These letters en masse are all-of-a-piece, the attempts of two men to understand themselves -- even manage themselves.  They are good about children and pets: tolerant, indulgent and mostly conscientious.  They really NEED women as in one-at-a-time, but are easily overwhelmed by a household of females: daughters, wives, helpers . . .  aaaeeeeiiiii.   Many women confronting such men are seemingly compliant, but secretly eager to control them, partly for their own good and partly in order to guarantee resources for the household, like income.  Dark outwits women by joining them in domesticity. (He cleans houses for a living during some of this time period and does most of the cooking and laundry.)  Shepard, a hot commodity, is often on the run, sometimes trying to keep up with Jessica whose career is often hotter than his.

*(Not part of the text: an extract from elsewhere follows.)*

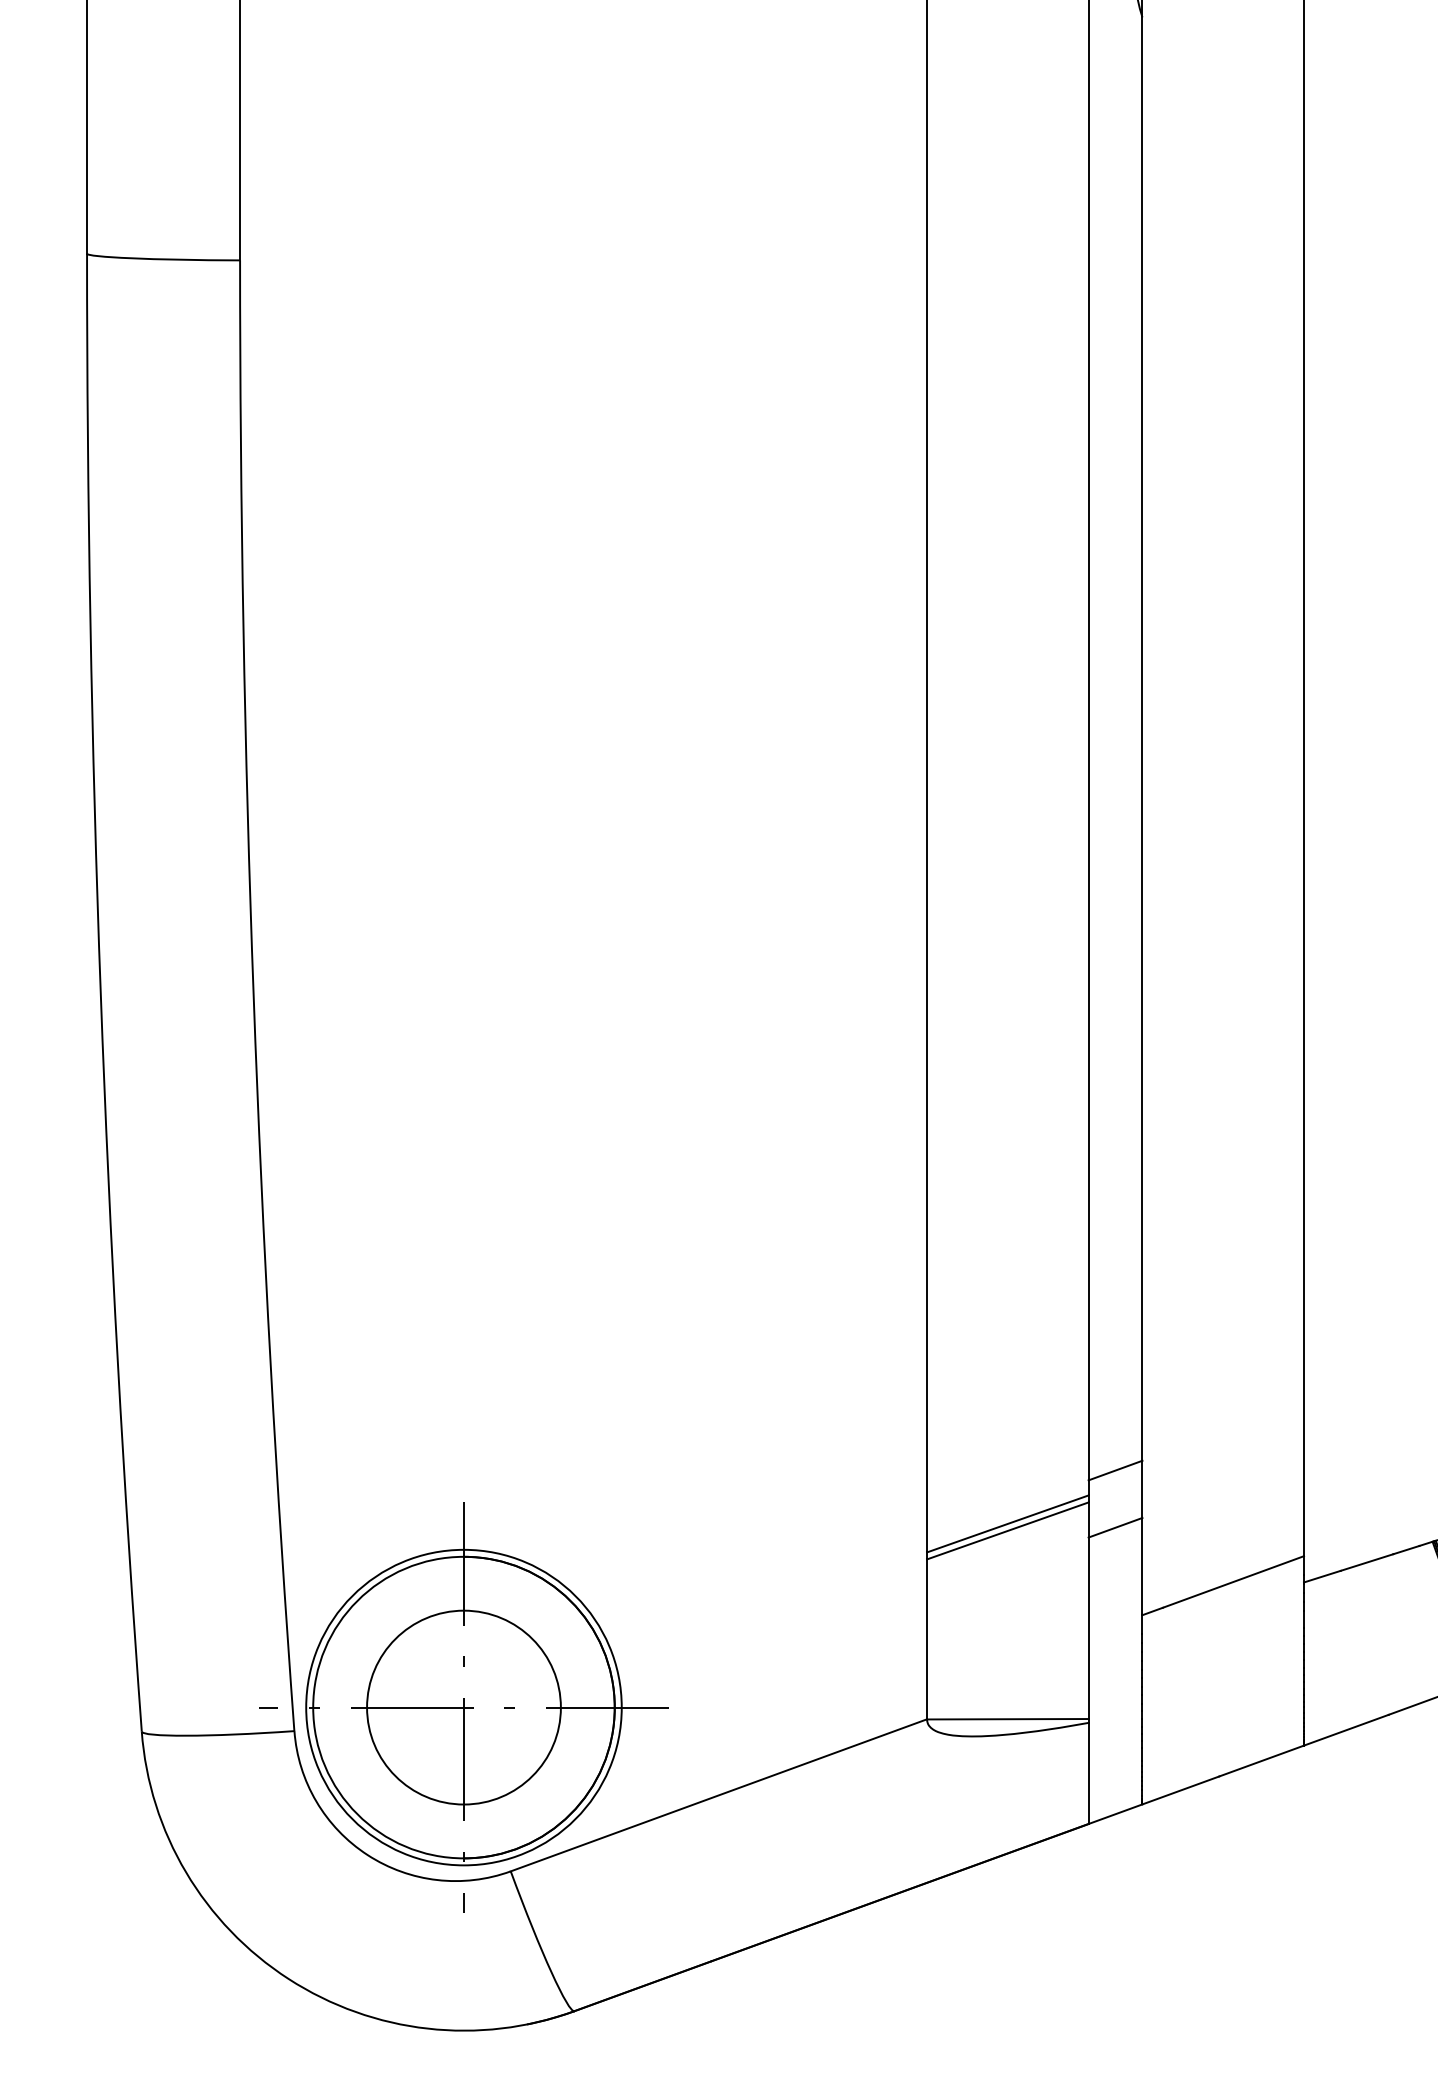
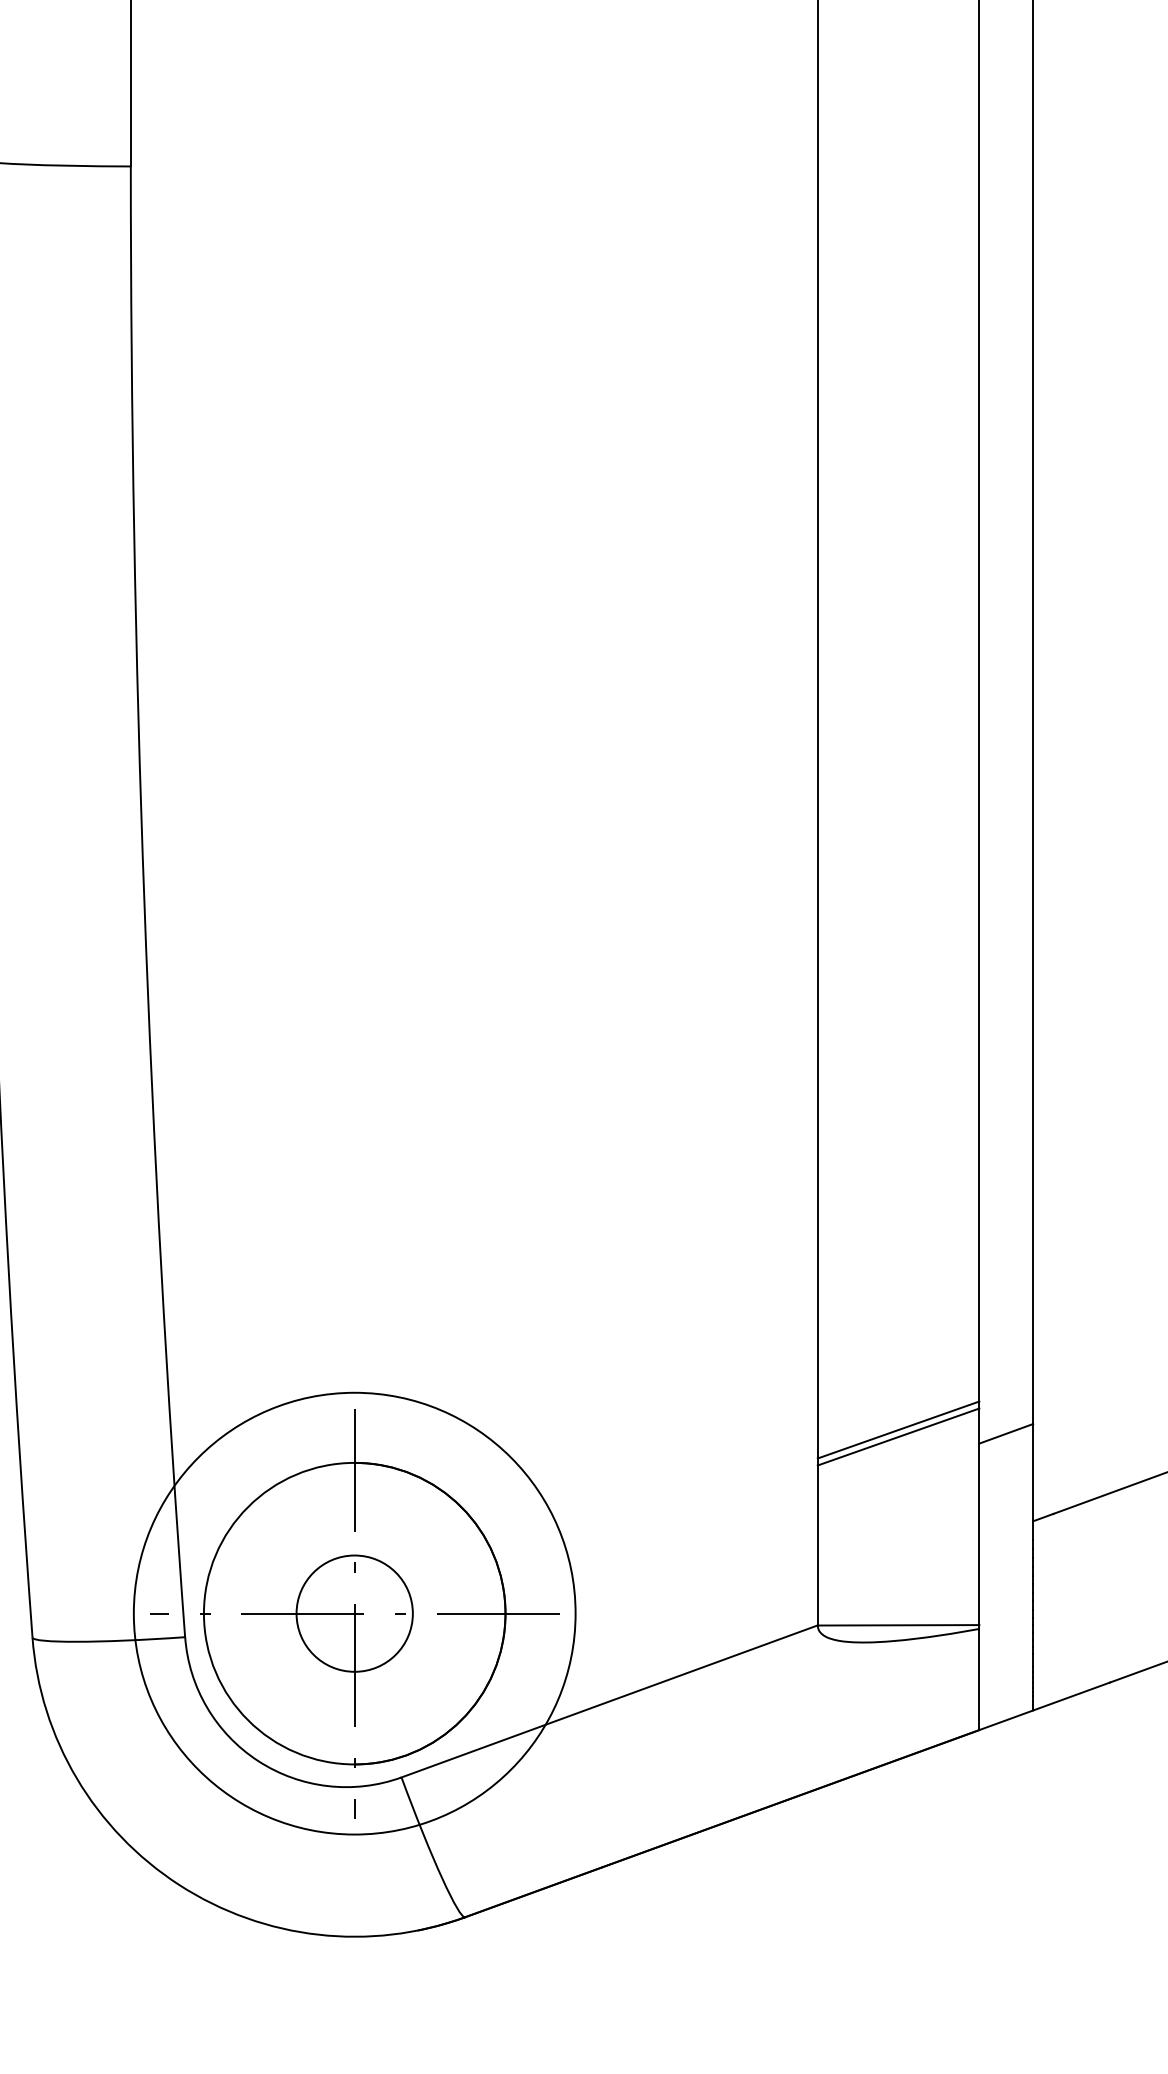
line: (1115, 1470) -> (1006, 1376), removed
circle: (463, 1707) -> (354, 1613), size x0.6
circle: (463, 1707) -> (354, 1613), size x1.4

I suppose Shepard is the one with “ferocious vulnerability” while Dark’s is more like “evasive vulnerability”, which allows him to lower the barriers, including any cultural stuff about not being manly or assertive, which haunts Sam the Man, who worries that if he gets an airedale, it will make him look gay.  Around here an airedale is a bear-hunting dog, so I don’t get it.  He worries about that stuff way too much -- maybe he’s joking.  After all, he lived with Patti Smith for a while. 

The vulnerability the two men share still comes through from beginning to end.  It’s powerful to write to an intimate as they do, rather than writing “into the dark night.” They do exchange their formal writing, awkwardly, since John knows that Sam’s writing is on a different planet, hooked into a reputation and different kind of skill. 

Only once did Sam try to push John towards “proper” authorship, urging revision and that he tighten the writing up.  Almost immediately he apologized, saying that he realized that John was doing a different kind of writing, for its own sake, for the pleasure of dwelling “in” it.  But he did help John get one book published, “People I May Have known.”  After reading the letters, one does feel these two men knew well at least each other.  It is intolerable to think of them ending the relationship.  I refuse to believe it’s possible.